MSL is taking its power source with it, in the form of a radioisotope thermoelectric generator. The RTG carries 10.6 pounds of plutonium dioxide, which produces heat that is converted into electricity. The mission is scheduled to last one Martian year, which is equal to about two Earth years, although the RTG will be able to supply power for many years longer.

Like Spirit and Opportunity, MSL carries a drill to bore into interesting rocks. But unlike the smaller rovers, MSL will capture the powder from the drill holes and send them to two onboard instruments for chemical analysis.

The CheMin instrument will bombard the powder with X-rays to uncover the mineral composition. An instrument called SAM, for sample analysis at Mars, will cook the powder, looking for organic compounds, which boil off at low temperatures.

Those compounds include carbon, hydrogen, nitrogen, oxygen, phosphorous and sulfur, the essential building blocks of life. MSL will also identify the effects of biological processes.

Spirit and Opportunity spent a lot of time grinding holes in rocks that turned out to be not that interesting. MSL can short-circuit that time-consuming process with a high-intensity laser, which can vaporise a spot on the surface from a distance of 30 feet. The closest thing to a scifi-style ray gun, the target will give off a gaseous plasma that an instrument called the ChemCam can quickly scan before deciding whether to go in for a closer look.

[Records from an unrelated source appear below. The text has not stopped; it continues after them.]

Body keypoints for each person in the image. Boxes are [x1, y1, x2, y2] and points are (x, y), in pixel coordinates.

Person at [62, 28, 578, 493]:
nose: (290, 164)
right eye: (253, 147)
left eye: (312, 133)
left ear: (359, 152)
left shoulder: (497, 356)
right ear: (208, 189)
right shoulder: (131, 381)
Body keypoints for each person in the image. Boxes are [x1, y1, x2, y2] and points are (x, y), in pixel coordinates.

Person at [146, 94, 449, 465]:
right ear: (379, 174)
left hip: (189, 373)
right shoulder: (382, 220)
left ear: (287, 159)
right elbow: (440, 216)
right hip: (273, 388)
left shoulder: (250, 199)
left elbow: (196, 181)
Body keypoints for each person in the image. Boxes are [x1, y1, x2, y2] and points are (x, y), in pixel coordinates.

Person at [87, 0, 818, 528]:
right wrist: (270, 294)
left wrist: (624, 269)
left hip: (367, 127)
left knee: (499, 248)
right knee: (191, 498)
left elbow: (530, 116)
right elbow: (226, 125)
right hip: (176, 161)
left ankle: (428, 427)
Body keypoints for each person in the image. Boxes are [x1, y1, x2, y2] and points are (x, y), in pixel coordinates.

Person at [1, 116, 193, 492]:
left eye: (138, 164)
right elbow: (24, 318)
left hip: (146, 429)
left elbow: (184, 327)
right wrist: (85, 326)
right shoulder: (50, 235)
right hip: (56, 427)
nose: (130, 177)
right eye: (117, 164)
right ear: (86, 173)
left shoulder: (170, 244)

If there ever was a living creature on Mars, ChemCam, CheMin and SAM will have the best chance yet of finding its chemical signature, according to the scientific team.

"This is the most capable payload we've ever sent anywhere," said mission manager Mike Watkins.
But landing it on another planet is terrifying, said Steltzner, whose team also programmed the landings of Spirit and Opportunity. The proposed sky crane is fraught with opportunities to damage or destroy the rover, Steltzner said.

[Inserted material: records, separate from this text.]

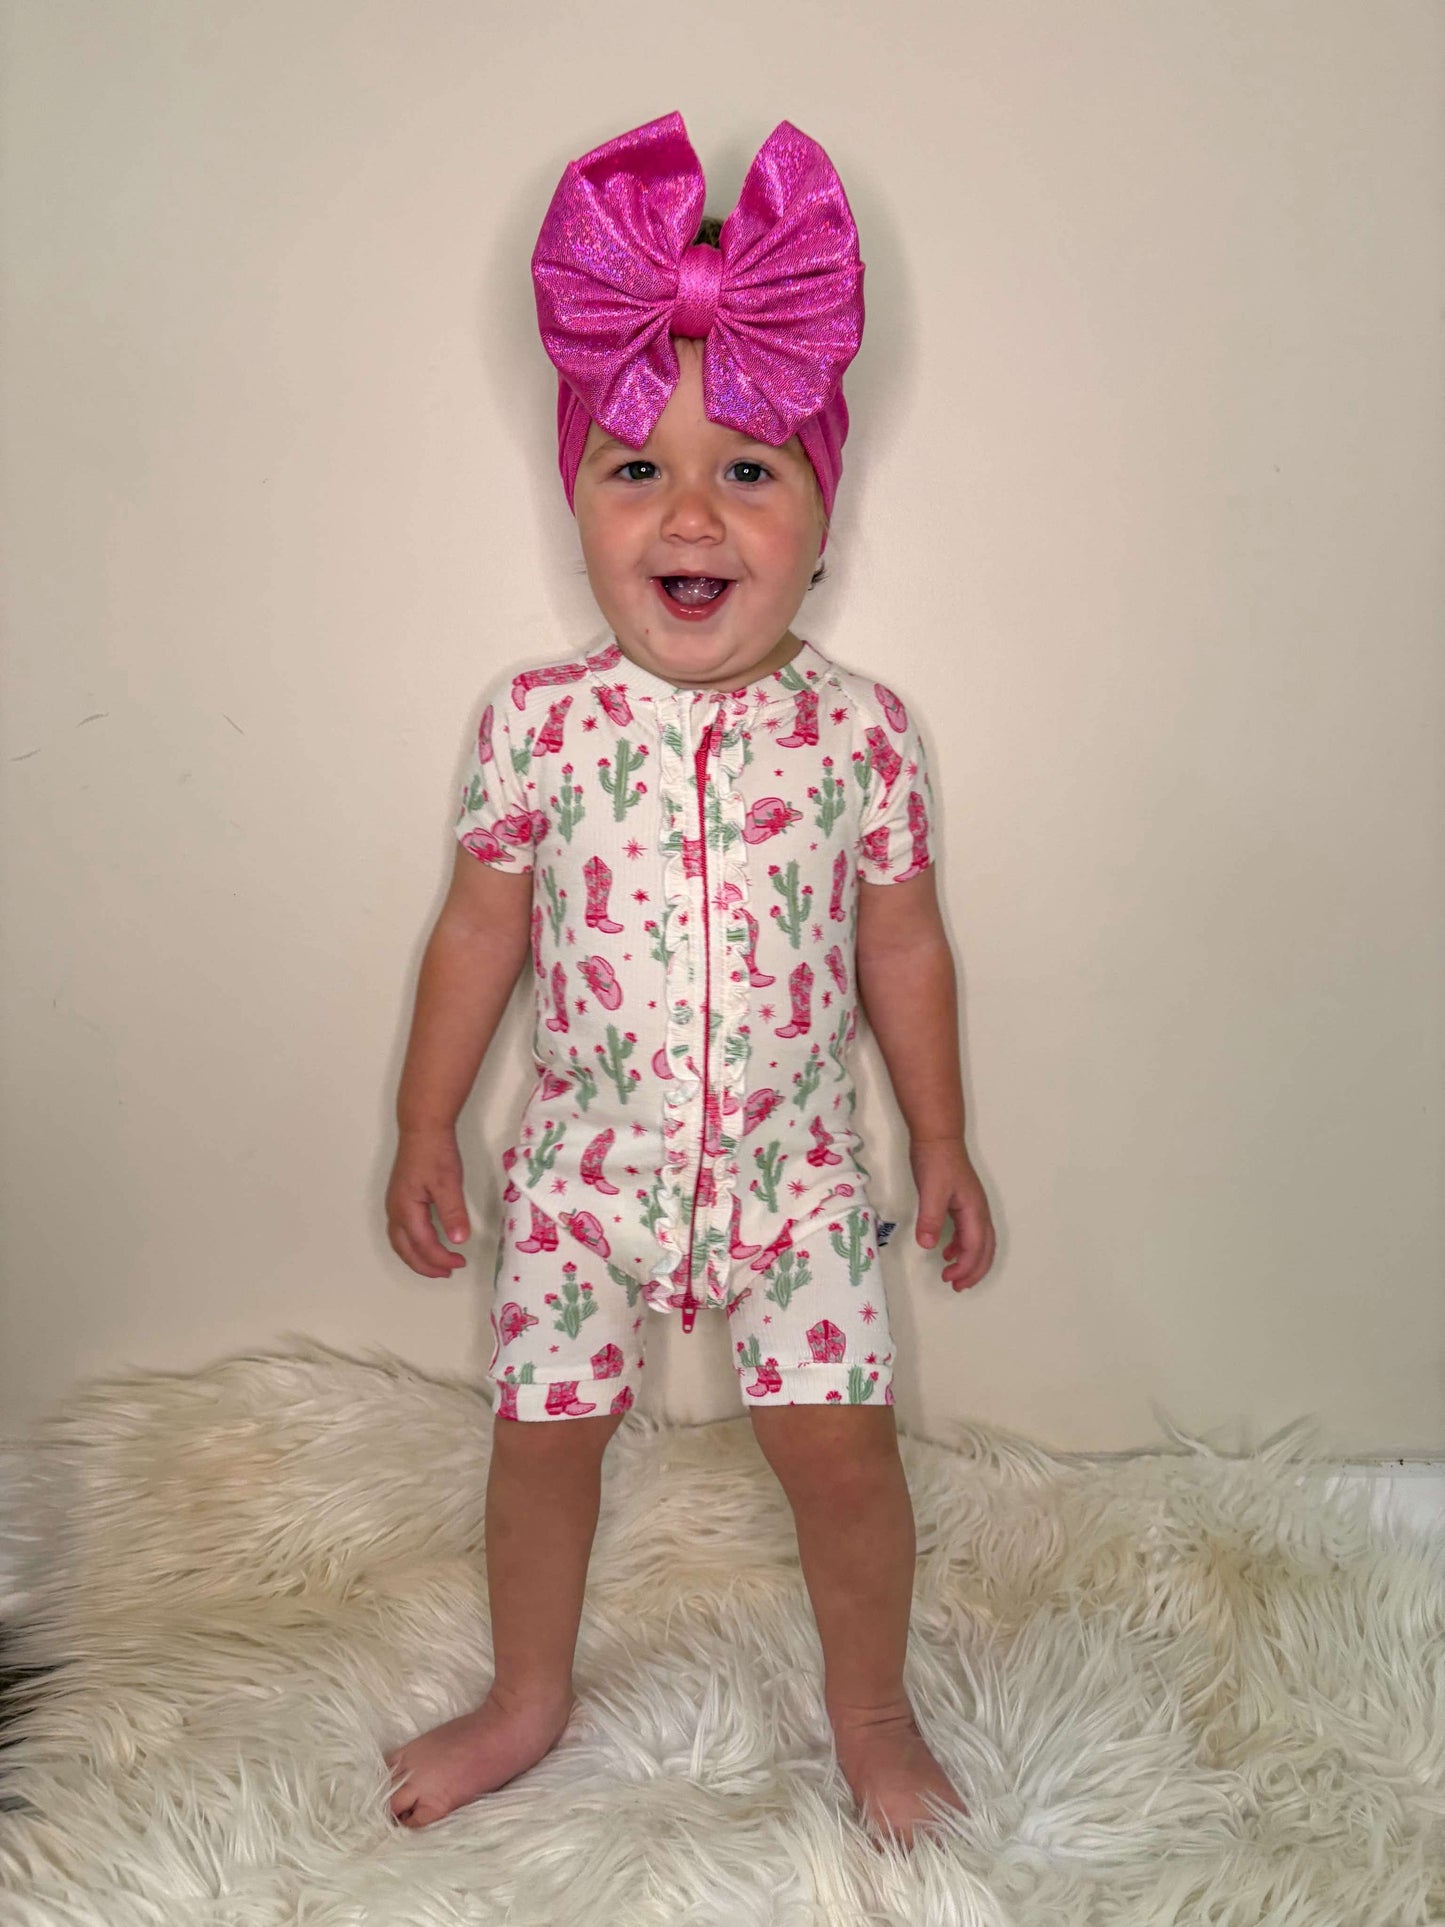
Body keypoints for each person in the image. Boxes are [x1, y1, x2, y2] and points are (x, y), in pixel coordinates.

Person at [382, 111, 996, 1846]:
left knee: (840, 1455)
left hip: (796, 1176)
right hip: (585, 1169)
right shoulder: (539, 724)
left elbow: (901, 946)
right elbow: (478, 931)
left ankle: (868, 1711)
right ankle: (527, 1694)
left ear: (821, 514)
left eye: (749, 471)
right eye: (635, 469)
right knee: (540, 1447)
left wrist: (938, 1140)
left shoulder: (861, 735)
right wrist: (427, 1123)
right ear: (577, 503)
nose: (691, 513)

Getting the landing right isn't the only problem facing the JPL team. There's some concern about getting the mission ready in time for the planned launch, scheduled between Sept. 15 and Oct. 8, 2009. If the launch team misses that, it will be two years before the planets align for another attempt.

Cost is another worry. At $1.8 billion, MSL's mission cost amounts to about 10 per cent of the agency's annual budget.

All that money has brought high expectations - and plenty of anxiety from Washington. Last fall, NASA ordered JPL to remove some of the rover's instrumentation to save money. The heat shield also had to be redesigned, running up costs some more.

However, NASA remains committed to the project. "We had to compromise on some things," said mission manager Mike Watkins. "But we still have a fantastic mission."